[WORK TASK]: Examine each line of the listing below. Copy those in which the string "ankle" appears.

[MATERIAL FOR THE TASK]:
══════════
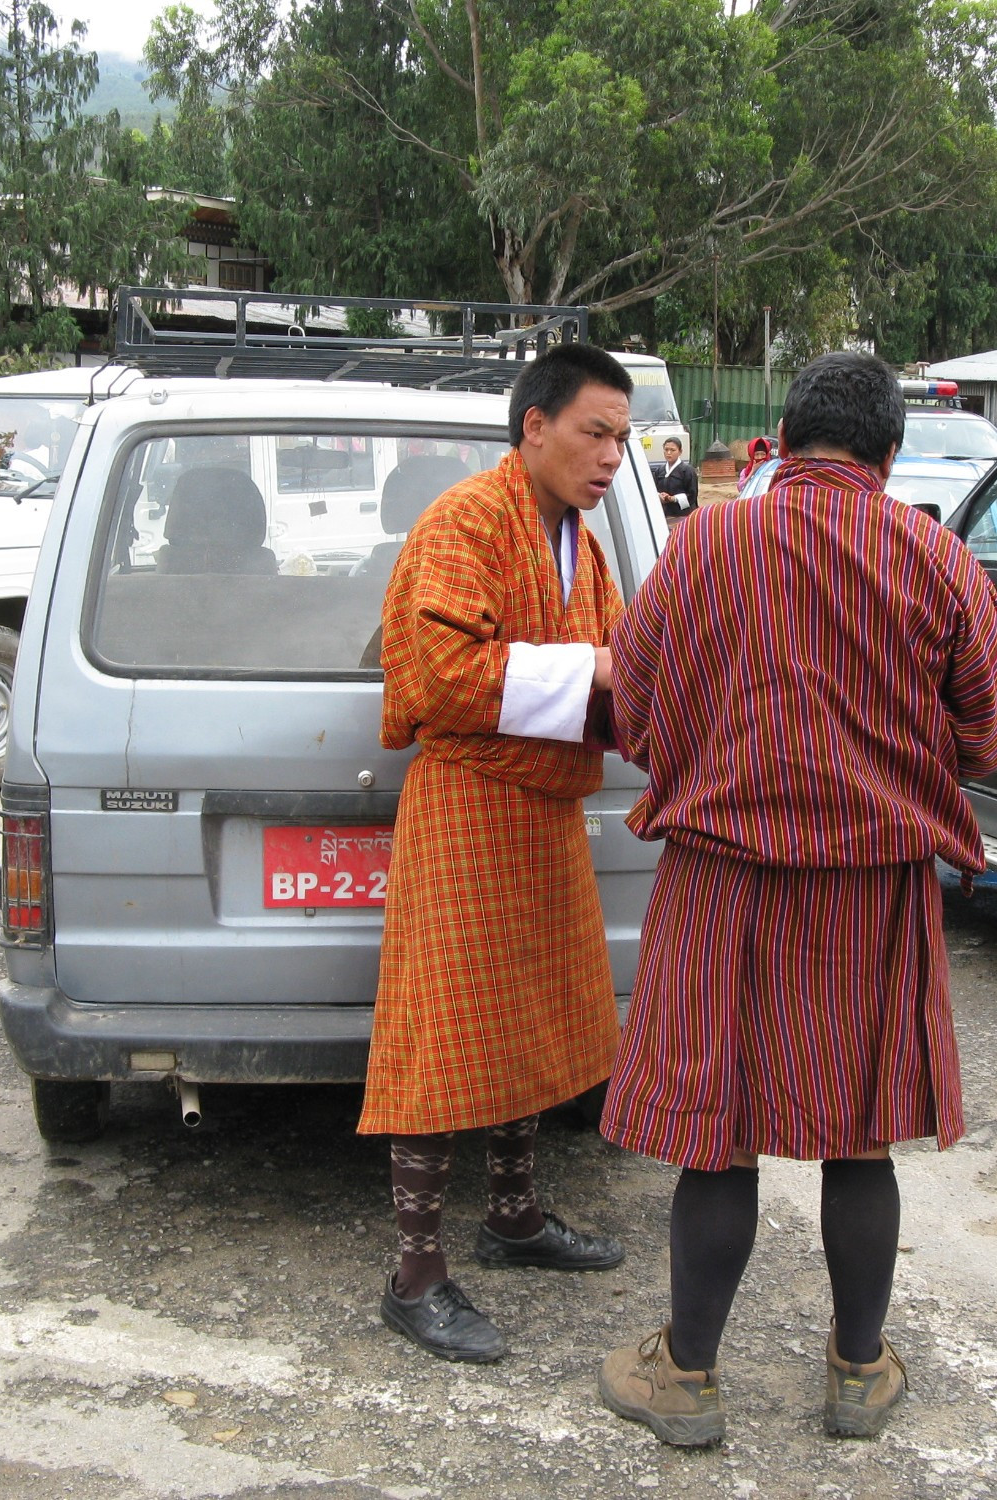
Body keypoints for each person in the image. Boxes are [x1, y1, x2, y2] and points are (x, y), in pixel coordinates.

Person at [593, 352, 997, 1445]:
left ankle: (686, 1379)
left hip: (720, 877)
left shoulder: (705, 547)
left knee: (718, 1134)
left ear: (780, 444)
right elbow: (987, 734)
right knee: (859, 1138)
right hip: (869, 892)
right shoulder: (936, 560)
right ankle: (855, 1369)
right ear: (888, 456)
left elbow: (631, 707)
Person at [358, 342, 636, 1363]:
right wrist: (598, 671)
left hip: (544, 810)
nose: (610, 457)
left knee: (535, 1011)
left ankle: (512, 1213)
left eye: (620, 437)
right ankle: (415, 1273)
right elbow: (441, 672)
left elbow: (616, 675)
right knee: (442, 1030)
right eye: (591, 432)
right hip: (470, 803)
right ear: (533, 427)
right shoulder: (465, 521)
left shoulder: (583, 545)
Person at [652, 438, 697, 519]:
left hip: (683, 515)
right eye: (666, 449)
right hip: (665, 514)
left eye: (672, 450)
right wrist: (659, 496)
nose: (668, 453)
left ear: (680, 452)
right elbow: (653, 489)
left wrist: (674, 499)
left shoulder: (687, 471)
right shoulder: (659, 470)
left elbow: (692, 495)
══════════
[RESULT BELOW]:
left ankle: (686, 1379)
right ankle: (855, 1369)
left ankle: (512, 1213)
right ankle: (415, 1273)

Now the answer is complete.